# accessorie question



## ronnie (Jan 20, 2014)

my bachmann speed control has one terminal for accessaries, can I just connect a terminal strip to it and power more switch's and lights from it ?

Ronnie


----------



## apoc444 (Jan 28, 2013)

you can but it would be alot better to pick up another power supply and use it for accessories only so as to not interfere with your engines performance


----------



## ronnie (Jan 20, 2014)

that sounds good, thanks much

Ronnie


----------



## DonR (Oct 18, 2012)

This week another member found that his loco slowed whenever he
pushed a button to throw a turnout. He had a typical power
pack that comes with inexpensive train sets. An additional source
was advised for him also.

There's cheap source for accessory and turnout power.
Those wall warts that plug into wall outlets to power various small gadgets. 

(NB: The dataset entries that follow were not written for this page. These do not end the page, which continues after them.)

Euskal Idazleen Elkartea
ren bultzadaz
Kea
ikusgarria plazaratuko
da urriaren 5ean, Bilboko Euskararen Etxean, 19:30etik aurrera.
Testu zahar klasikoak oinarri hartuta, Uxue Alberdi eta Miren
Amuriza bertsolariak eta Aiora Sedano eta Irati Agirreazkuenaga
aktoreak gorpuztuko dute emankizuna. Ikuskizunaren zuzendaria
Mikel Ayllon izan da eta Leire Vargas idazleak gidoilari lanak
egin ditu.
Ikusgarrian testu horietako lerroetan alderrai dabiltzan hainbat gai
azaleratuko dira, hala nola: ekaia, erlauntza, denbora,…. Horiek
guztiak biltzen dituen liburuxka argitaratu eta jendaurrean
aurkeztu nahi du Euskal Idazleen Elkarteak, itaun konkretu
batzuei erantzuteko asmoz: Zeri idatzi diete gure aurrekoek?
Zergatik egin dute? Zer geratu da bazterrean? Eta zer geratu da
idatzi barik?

Each one has a 'label' that gives you the voltage and amp output
as well as whether AC or DC.

You would want one that puts out from 10 to 15 volts either 
AC or DC and have about a one amp rating would do fine. Just
cut off whatever plug might be on it and connect it to the terminal
board you mentioned. 

There are many old HO power packs around. You should be able
to find one of those for 5.00 or less. No need to buy a new one.

Don


----------



## ktcards (Sep 22, 2012)

ronnie said:


> my bachmann speed control has one terminal for accessaries, can I just connect a terminal strip to it and power more switch's and lights from it ?
> 
> Ronnie


I'm using an old Marx A.C. transformer to power my accessories.

K


----------